Filas com centenas de pessoas formaram-se no exterior das assembleias eleitorais um pouco por toda a capital do país, Banjul e arredores, ainda antes da abertura das urnas às 8:00 (locais e TMG).
Cerca de um milhão de gambianos, de entre uma população de dois milhões, foram convidados a escolher entre seis candidatos, todos homens, aquele que irá liderar o país mais pequeno da África continental, que é também um dos mais pobres do mundo, num escrutínio que será resolvido em apenas uma volta. Os primeiros resultados poderão ser conhecidos já este domingo.
O atual Presidente, Adama Barrow, 56 anos, candidato à sua reeleição, votou numa assembleia de voto perto do palácio presidencial e afirmou a sua fé numa vitória. “Esta será a maior vaga eleitoral da história deste país (…). Dentro de 24 horas, os nossos eleitores irão celebrar nas ruas”, declarou à imprensa.
Ousainou Darboe, 73 anos de idade, tido como principal rival de Barrow, votou apoiado num andarilho em Serekunda, nos arredores de Banjul, e agradeceu a Deus por lhe ter “dado a força para liderar este país”.
Há cinco anos, Barrow, um antigo promotor imobiliário, então praticamente desconhecido, derrotou surpreendentemente Yahya Jammeh, um ditador que durante mais de vinte anos conduziu um governo caracterizado por inúmeras atrocidades cometidas pelo Estado e seus agentes como assassinatos, desaparecimentos forçados, violações e tortura.
Jammeh, que se recusou a reconhecer a derrota eleitoral, foi forçado ao exílio na Guiné Equatorial, onde ainda vive, sob a pressão de uma intervenção militar da África Ocidental. Estas presidenciais são as primeiras em que não participa desde 1996, mas nunca deixou de se imiscuir na vida política e de tentar condicionar o futuro do país.

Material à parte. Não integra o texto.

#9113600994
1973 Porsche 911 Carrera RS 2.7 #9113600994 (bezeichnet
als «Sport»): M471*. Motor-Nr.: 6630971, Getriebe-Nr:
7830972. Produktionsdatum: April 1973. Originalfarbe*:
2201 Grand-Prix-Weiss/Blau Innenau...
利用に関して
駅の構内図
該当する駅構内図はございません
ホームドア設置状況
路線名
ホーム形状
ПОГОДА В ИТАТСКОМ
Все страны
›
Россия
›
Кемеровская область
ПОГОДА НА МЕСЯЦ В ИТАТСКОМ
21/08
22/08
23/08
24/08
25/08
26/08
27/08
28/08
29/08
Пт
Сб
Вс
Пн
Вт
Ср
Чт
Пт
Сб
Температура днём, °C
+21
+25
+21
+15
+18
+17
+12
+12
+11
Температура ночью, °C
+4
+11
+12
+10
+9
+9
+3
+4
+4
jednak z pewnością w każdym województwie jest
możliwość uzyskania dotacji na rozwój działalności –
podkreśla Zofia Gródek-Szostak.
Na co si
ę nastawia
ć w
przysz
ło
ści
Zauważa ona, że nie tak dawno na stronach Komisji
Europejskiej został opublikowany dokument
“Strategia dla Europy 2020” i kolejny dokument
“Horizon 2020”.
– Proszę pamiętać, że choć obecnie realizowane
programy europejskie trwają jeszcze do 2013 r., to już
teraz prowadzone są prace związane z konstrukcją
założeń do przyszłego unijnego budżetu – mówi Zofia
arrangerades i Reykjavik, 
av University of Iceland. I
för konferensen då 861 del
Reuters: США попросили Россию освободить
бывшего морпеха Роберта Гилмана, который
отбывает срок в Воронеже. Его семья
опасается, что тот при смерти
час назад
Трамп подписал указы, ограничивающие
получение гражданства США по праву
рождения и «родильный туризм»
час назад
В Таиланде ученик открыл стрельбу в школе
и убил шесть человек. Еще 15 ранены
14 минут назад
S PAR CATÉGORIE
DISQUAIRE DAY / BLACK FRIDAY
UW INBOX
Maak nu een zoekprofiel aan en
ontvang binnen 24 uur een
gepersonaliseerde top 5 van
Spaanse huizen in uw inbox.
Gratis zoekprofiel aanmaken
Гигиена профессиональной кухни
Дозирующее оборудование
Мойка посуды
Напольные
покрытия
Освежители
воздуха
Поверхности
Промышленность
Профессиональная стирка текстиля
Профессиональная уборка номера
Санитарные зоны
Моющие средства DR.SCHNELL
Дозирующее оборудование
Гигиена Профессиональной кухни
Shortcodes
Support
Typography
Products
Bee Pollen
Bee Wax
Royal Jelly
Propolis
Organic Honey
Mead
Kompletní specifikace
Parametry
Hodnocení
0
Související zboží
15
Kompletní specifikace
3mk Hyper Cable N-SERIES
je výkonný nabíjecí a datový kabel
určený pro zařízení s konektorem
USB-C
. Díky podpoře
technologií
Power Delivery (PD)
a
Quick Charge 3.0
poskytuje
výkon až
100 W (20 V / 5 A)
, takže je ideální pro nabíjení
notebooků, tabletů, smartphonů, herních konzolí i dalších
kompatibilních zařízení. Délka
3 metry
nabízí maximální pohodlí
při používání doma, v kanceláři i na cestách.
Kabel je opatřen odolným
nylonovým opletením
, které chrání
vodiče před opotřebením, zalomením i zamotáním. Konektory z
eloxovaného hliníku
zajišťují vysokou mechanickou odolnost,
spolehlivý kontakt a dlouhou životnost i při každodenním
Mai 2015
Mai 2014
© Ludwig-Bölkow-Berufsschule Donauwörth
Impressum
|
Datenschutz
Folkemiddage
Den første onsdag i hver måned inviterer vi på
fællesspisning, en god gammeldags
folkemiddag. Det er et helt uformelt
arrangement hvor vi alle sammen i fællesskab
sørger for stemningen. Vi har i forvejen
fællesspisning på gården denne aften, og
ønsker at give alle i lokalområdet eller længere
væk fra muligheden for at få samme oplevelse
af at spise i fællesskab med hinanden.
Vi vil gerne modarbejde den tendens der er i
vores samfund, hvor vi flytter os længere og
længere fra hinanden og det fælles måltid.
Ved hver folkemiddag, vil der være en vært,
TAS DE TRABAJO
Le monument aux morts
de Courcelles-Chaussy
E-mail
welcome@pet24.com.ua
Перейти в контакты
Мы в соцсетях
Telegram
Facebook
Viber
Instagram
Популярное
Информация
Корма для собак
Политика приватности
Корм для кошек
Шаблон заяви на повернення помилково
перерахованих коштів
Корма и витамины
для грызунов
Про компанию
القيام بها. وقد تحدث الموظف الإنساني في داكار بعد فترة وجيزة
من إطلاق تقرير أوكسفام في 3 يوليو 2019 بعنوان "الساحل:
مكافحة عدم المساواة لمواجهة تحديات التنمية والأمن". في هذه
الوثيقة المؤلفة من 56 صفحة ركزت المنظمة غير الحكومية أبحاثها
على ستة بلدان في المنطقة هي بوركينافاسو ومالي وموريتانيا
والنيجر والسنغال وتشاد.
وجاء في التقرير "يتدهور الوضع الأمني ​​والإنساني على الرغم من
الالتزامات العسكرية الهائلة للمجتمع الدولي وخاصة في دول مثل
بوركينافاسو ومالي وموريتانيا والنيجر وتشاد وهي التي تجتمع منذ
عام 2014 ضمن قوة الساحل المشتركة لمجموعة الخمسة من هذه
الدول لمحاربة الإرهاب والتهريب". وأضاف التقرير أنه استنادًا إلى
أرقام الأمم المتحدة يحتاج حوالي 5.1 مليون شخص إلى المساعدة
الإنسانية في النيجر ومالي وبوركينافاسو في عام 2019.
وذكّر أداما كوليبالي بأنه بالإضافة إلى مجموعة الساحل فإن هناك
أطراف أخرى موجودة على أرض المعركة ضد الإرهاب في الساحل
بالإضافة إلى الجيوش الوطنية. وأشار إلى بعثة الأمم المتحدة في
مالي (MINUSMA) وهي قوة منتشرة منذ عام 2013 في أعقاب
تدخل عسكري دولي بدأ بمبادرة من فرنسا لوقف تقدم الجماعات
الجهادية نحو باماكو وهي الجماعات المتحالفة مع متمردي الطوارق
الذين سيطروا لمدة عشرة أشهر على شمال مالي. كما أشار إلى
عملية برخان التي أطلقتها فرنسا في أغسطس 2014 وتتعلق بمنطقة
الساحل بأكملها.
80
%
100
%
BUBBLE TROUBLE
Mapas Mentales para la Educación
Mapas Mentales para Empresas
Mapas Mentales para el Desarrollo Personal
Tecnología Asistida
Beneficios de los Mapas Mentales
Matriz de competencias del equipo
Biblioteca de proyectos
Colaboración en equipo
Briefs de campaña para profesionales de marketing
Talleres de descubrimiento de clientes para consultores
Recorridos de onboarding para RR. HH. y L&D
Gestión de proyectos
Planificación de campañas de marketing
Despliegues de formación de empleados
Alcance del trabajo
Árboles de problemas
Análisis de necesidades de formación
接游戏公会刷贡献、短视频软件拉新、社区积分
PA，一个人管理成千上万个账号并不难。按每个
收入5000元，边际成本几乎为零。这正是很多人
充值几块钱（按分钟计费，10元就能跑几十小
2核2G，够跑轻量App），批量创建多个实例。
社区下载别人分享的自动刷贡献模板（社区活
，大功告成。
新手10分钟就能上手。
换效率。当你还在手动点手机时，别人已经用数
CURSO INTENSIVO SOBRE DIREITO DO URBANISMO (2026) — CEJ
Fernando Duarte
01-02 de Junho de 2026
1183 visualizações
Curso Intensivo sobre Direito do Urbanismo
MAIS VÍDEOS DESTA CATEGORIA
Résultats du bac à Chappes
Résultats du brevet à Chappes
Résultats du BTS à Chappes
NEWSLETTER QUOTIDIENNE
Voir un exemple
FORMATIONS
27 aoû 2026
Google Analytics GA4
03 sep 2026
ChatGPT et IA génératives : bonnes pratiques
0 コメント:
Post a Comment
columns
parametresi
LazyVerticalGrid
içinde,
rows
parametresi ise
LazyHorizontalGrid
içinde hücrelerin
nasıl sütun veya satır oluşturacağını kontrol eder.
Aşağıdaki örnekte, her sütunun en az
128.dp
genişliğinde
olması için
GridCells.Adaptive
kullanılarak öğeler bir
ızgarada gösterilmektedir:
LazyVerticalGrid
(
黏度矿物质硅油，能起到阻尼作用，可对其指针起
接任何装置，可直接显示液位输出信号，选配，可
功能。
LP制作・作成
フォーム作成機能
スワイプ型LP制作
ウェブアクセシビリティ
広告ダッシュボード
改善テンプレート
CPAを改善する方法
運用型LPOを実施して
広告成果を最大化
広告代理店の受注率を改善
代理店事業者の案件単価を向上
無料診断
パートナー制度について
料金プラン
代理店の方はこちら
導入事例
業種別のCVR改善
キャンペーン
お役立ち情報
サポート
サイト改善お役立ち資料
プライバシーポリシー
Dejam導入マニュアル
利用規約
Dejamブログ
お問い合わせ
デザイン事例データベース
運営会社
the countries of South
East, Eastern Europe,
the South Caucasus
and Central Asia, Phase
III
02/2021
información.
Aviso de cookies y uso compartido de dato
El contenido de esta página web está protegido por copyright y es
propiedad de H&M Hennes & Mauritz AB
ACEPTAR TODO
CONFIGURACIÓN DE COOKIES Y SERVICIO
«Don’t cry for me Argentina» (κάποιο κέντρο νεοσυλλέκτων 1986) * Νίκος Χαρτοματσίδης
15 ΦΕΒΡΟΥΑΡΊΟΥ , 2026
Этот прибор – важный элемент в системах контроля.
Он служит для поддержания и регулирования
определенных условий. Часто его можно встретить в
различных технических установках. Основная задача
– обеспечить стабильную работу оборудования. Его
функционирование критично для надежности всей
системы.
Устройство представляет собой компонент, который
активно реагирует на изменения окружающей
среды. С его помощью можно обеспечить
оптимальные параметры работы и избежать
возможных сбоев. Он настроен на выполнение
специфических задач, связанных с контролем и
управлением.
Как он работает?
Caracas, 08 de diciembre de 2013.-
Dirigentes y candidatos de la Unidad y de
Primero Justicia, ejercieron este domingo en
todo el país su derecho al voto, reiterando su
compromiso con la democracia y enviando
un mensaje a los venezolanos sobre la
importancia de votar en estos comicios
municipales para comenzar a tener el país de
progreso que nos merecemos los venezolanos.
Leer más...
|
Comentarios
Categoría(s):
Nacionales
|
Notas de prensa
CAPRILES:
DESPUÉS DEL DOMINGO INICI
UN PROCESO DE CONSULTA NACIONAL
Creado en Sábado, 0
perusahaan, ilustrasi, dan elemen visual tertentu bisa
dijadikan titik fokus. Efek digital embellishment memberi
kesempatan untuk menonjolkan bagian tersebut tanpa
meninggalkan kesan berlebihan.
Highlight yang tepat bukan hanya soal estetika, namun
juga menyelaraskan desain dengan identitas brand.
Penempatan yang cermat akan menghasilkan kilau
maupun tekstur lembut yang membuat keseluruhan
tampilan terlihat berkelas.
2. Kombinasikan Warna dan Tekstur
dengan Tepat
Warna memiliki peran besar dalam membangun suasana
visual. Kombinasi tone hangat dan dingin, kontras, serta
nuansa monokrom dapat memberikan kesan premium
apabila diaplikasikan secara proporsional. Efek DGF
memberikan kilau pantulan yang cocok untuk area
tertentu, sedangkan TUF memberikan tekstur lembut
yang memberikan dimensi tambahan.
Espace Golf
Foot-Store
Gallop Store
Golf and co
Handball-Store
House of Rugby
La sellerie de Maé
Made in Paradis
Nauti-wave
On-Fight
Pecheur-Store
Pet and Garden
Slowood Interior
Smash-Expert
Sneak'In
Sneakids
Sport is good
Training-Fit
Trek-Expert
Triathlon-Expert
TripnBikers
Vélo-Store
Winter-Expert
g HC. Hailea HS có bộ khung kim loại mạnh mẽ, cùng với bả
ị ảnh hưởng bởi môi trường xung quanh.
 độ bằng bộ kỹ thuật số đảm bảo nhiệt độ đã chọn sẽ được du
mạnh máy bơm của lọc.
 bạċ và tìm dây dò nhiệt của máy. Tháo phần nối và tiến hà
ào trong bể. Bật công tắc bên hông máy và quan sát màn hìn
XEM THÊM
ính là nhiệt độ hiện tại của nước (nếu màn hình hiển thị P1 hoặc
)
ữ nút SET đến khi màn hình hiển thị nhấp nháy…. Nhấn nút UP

A possibilidade de Yahya Jammeh vir a ser responsabilizado por crimes que lhe foram atribuídos e aos seus agentes entre 1994 e 2016 – assassinatos, desaparecimentos forçados, atos de tortura, detenções arbitrárias, violações – foi uma das principais questões em jogo nestas eleições, a par da crise económica.
Os gambianos – quase metade dos quais (48,6%, de acordo com o Banco Mundial) vive abaixo do limiar da pobreza – foram duramente atingidos pela covid-19.
Para além da agricultura e das remessas da diáspora (perto de 22% do produto interno bruto, segundo o Banco Mundial), o país depende em grande medida das receitas do turismo, especialmente britânico, obtidas nas praias no Atlântico. A falência do operador Thomas Cook, primeiro, e a covid-19, depois, secaram esse fluxo. Atualmente, ainda que os turistas estejam a começar a regressar, muitos empregos desapareceram.
A Gâmbia, antiga colónia britânica, independente desde 1965, era já, proporcionalmente, um dos principais pontos de partida dos migrantes que procuravam chegar à Europa em embarcações rudimentares.
Desde o início da pandemia, os gambianos têm ainda mais razões para querer partir, com o aumento do preço de bens de primeira necessidade como o arroz, açúcar e petróleo, cortes de água e eletricidade, e falta de acesso a cuidados de saúde.
A presidência de Barrow foi marcada pela libertação dos prisioneiros políticos, estabelecimento de um sistema multipartidário e restabelecimento da liberdade de expressão. A Gâmbia reingressou na Commonwealth, e desistiu da intenção de abandonar o Tribunal Penal Internacional.
Porém, Barrow renegou a promessa de ficar apenas três anos no poder, decisão que provocou manifestações e dezenas de detenções em finais de 2019 e princípios de 2020. Por outro lado, os compromissos de procurar justiça para os crimes da era Jammeh foram também substituídos por novos interesses.
O seu partido, National Peoples Party (NPP), formado no início deste ano, formou uma aliança com o do antigo ditador em setembro, a apenas três meses das eleições, mas Jammeh, numa das suas intervenções de campanha a partir da Guiné Equatorial, denunciou o acordo e deu o seu apoio a um antigo membro do seu partido, Mama Kandeh.
Em 25 de novembro último, Barrow recebeu em mãos o relatório de uma comissão criada sob a sua presidência para levantar os abusos cometidos durante o regime de Yahya Jammeh. A comissão ouviu durante dois anos cerca de 400 testemunhas, vítimas e antigos funcionários e o seu relatório apela à responsabilização judicial dos responsáveis pelos abusos apurados, ainda que o conteúdo não tenha sido publicado e não se conheçam os autores dos crimes imputados.
O próximo Presidente tem seis meses para decidir sobre a questão e dar seguimento ao relatório.